| To do |
Reproduce every line of the listing below word for word, leaving out the pictures.

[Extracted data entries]
◇ ◇ ◇ ◇ ◇ ◇ ◇

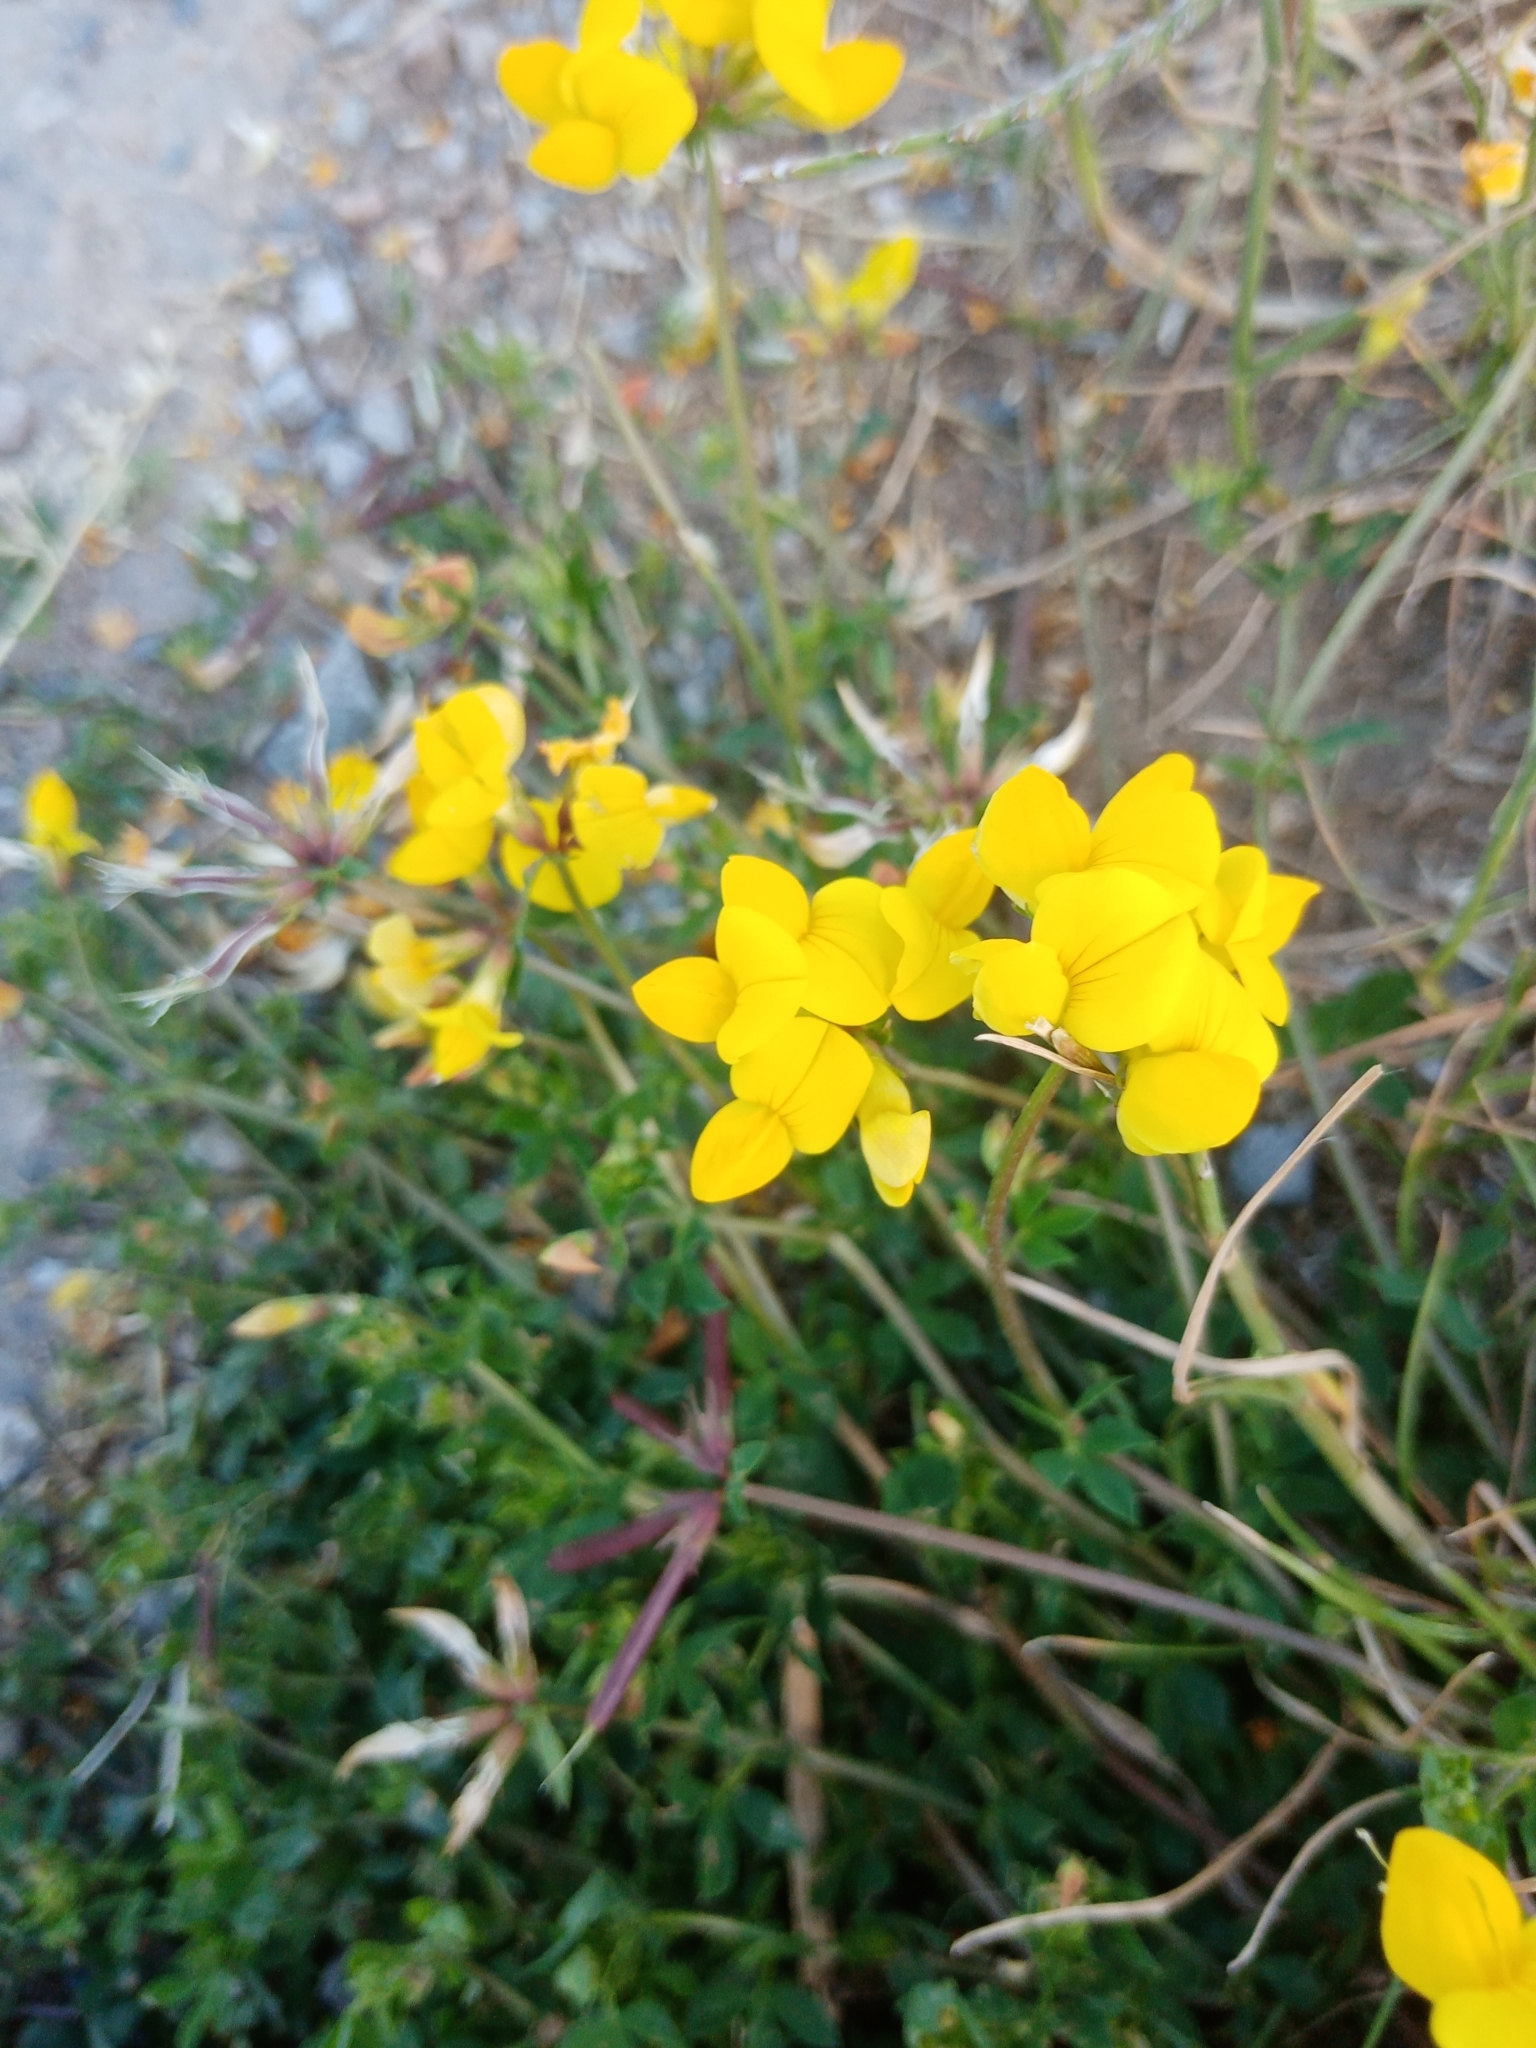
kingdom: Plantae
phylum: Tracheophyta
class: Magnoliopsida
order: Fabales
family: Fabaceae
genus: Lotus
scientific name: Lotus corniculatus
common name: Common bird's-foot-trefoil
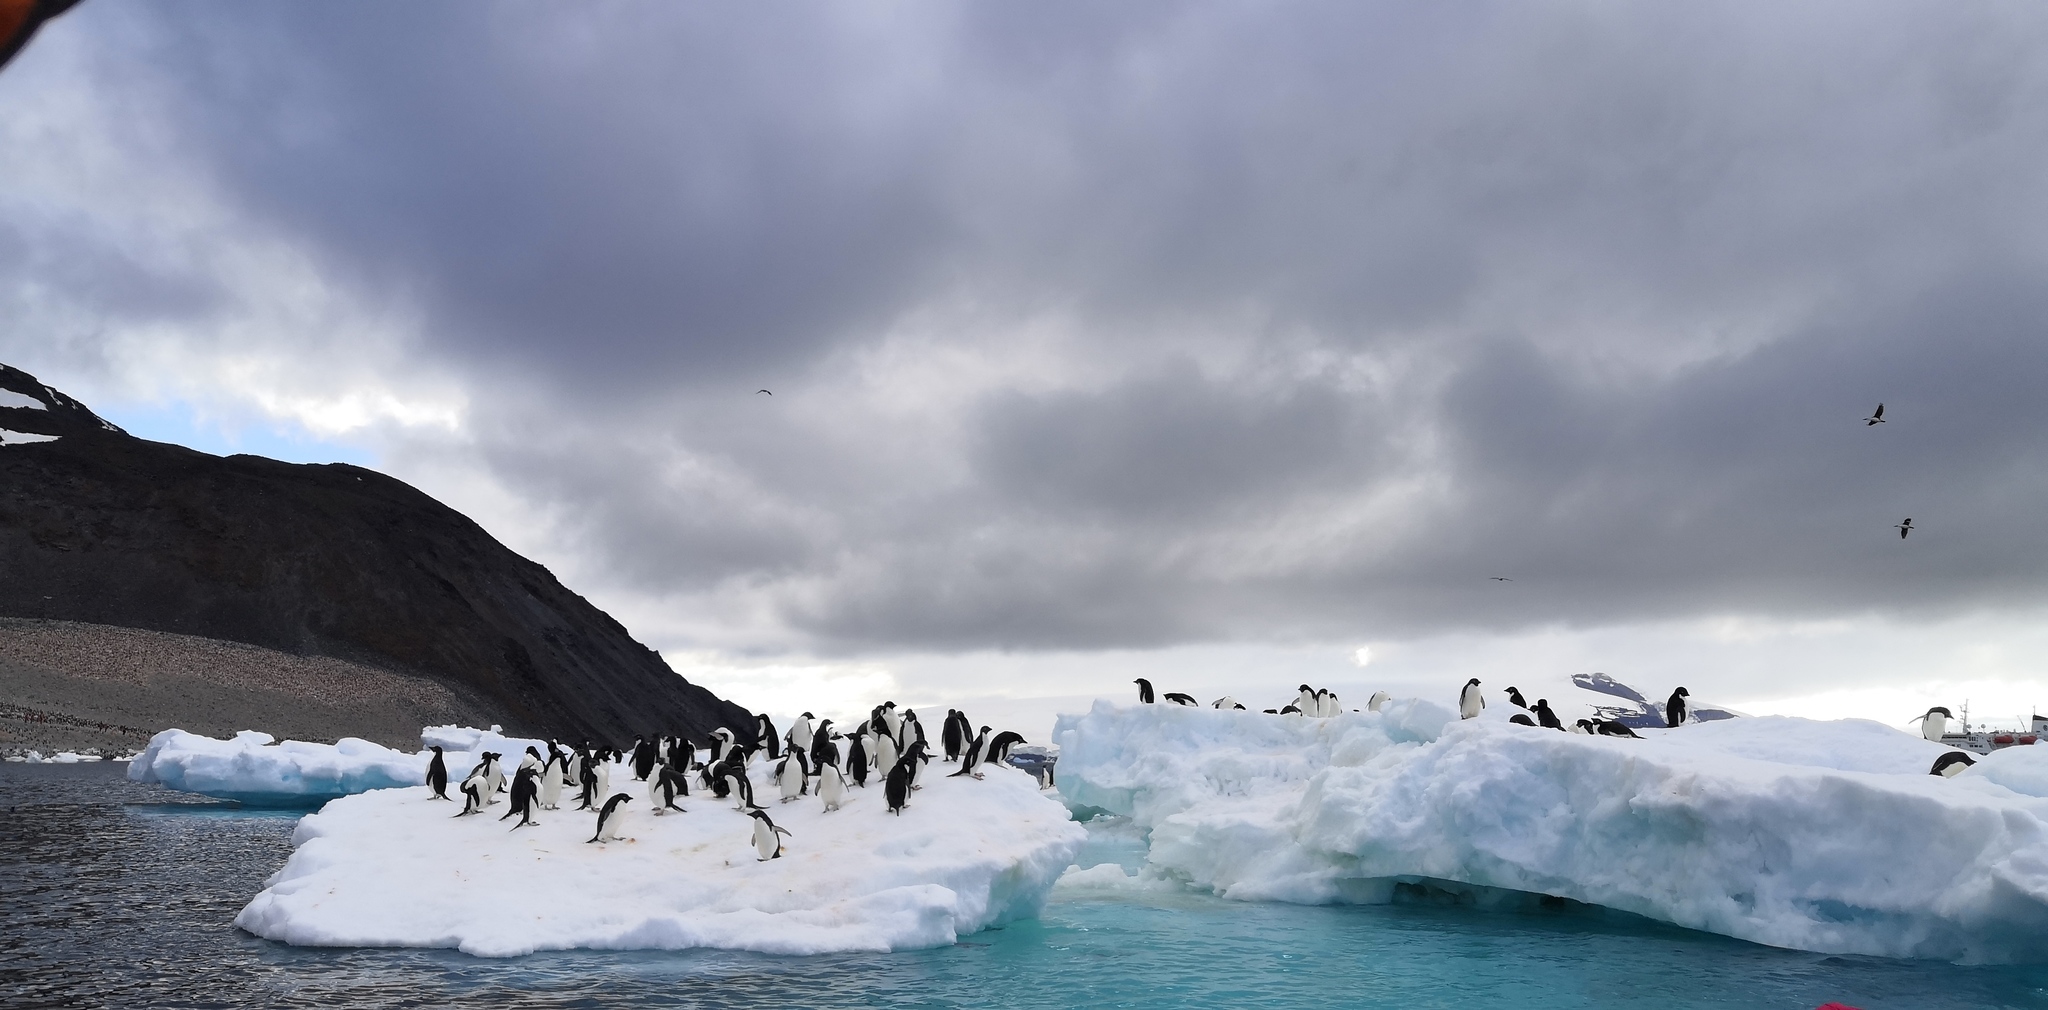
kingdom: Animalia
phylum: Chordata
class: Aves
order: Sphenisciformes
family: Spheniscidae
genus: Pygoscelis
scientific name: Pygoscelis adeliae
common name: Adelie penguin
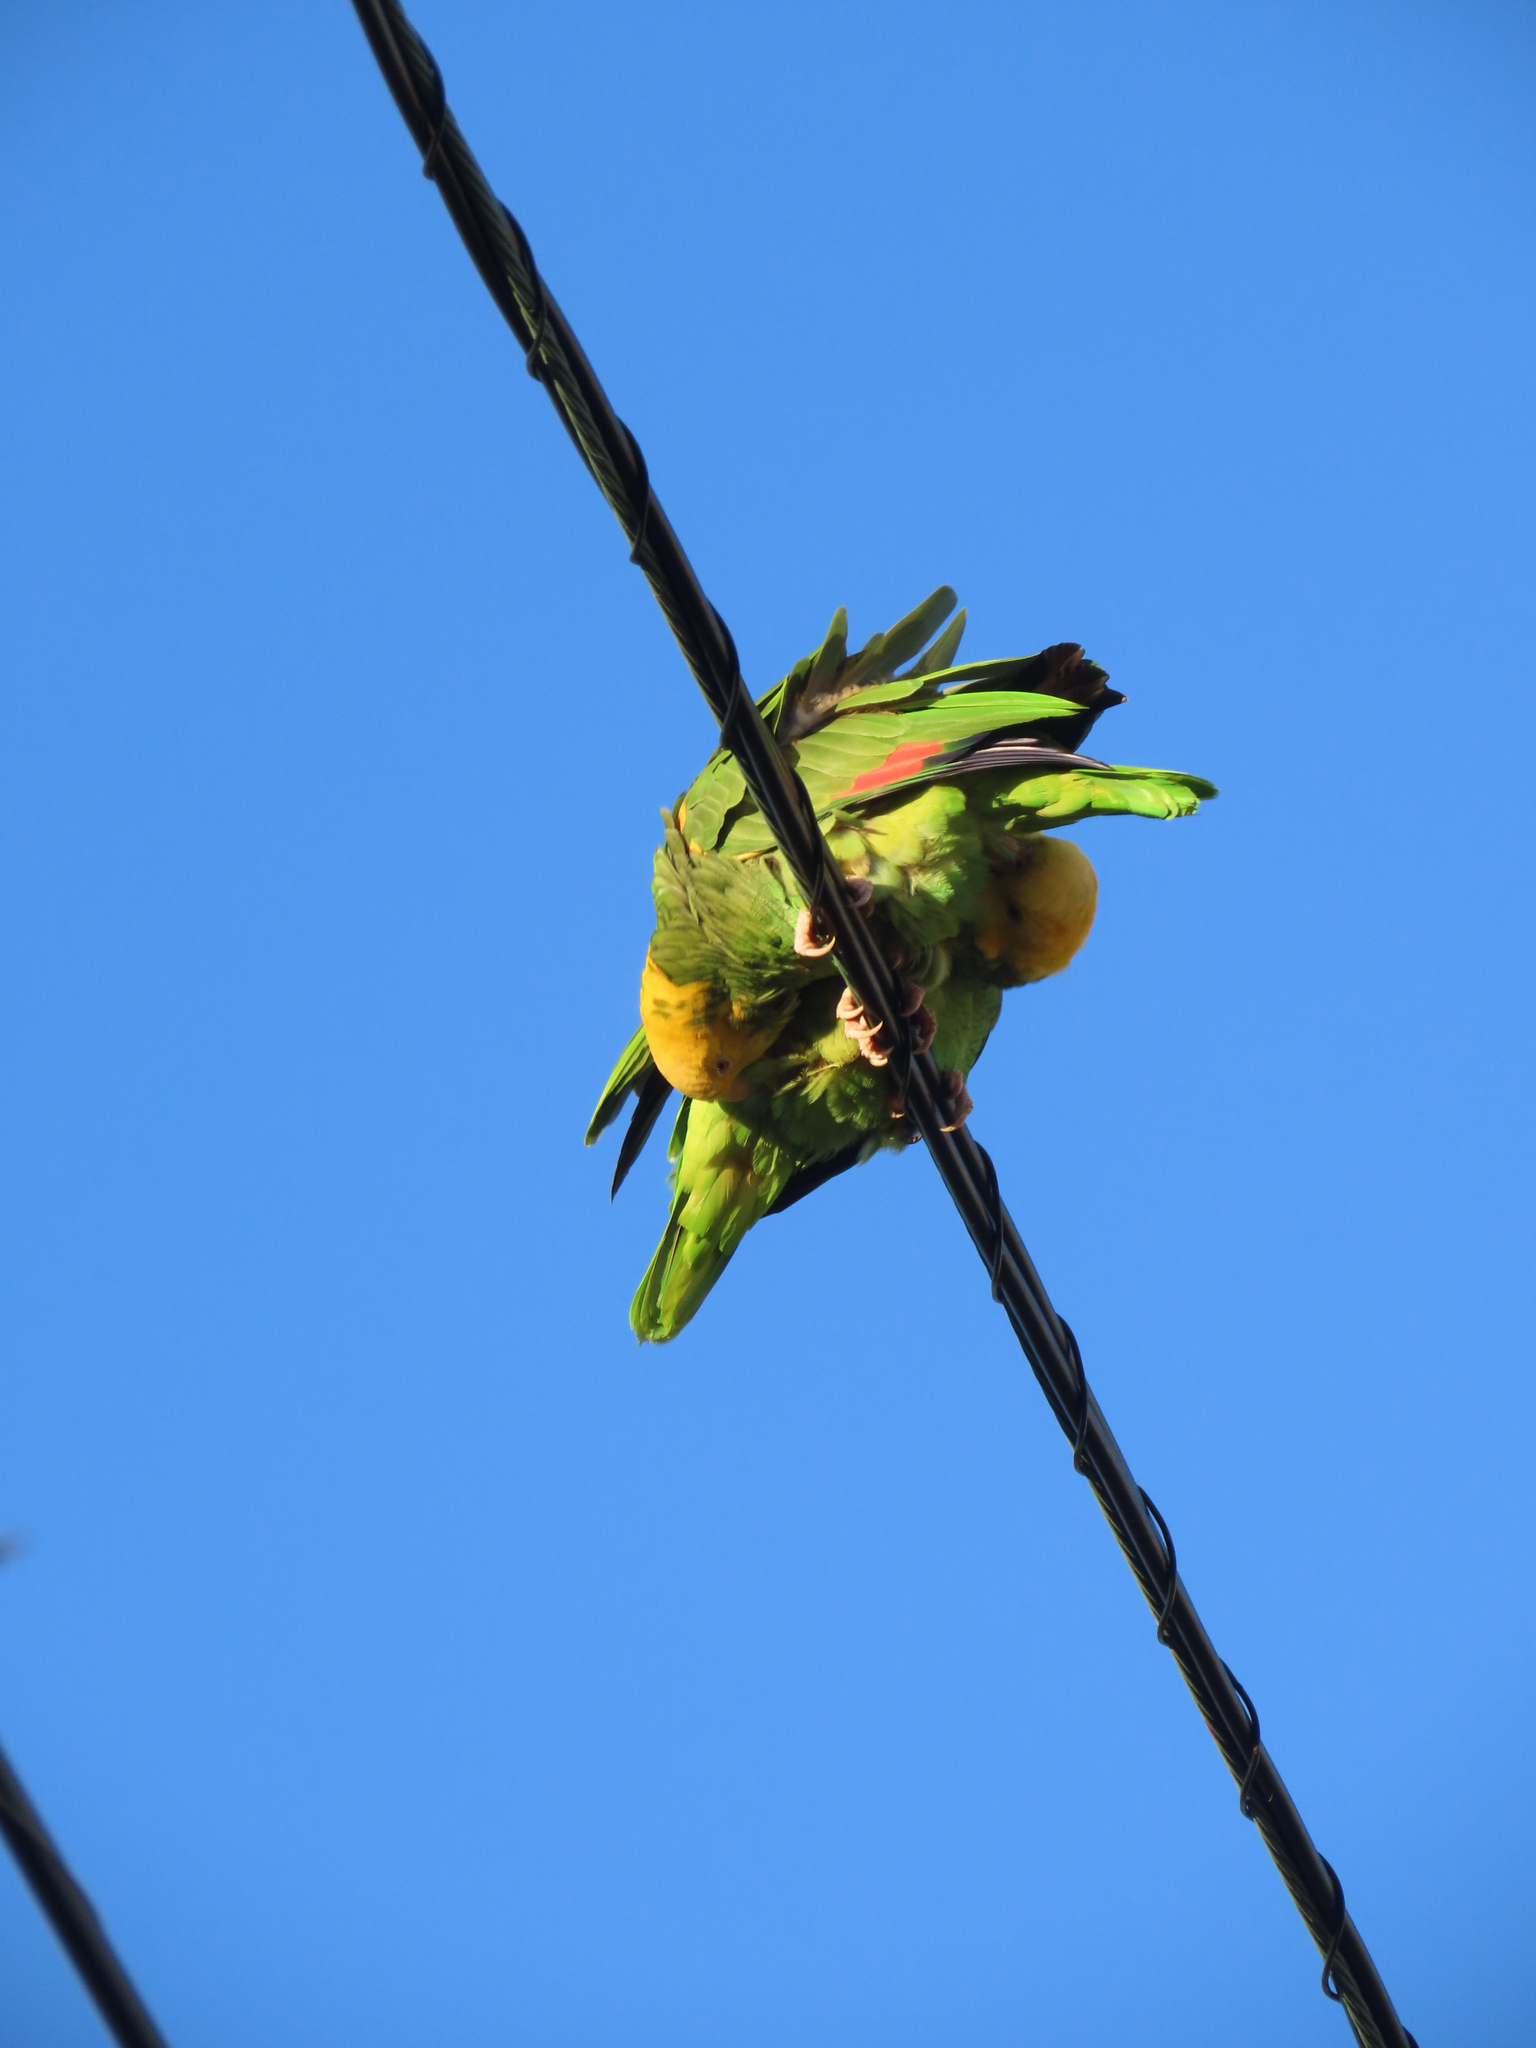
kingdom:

◇ ◇ ◇ ◇ ◇ ◇ ◇

| Solution to this exercise |
kingdom: Plantae
phylum: Tracheophyta
class: Magnoliopsida
order: Fabales
family: Fabaceae
genus: Lotus
scientific name: Lotus corniculatus
common name: Common bird's-foot-trefoil
kingdom: Animalia
phylum: Chordata
class: Aves
order: Sphenisciformes
family: Spheniscidae
genus: Pygoscelis
scientific name: Pygoscelis adeliae
common name: Adelie penguin
kingdom:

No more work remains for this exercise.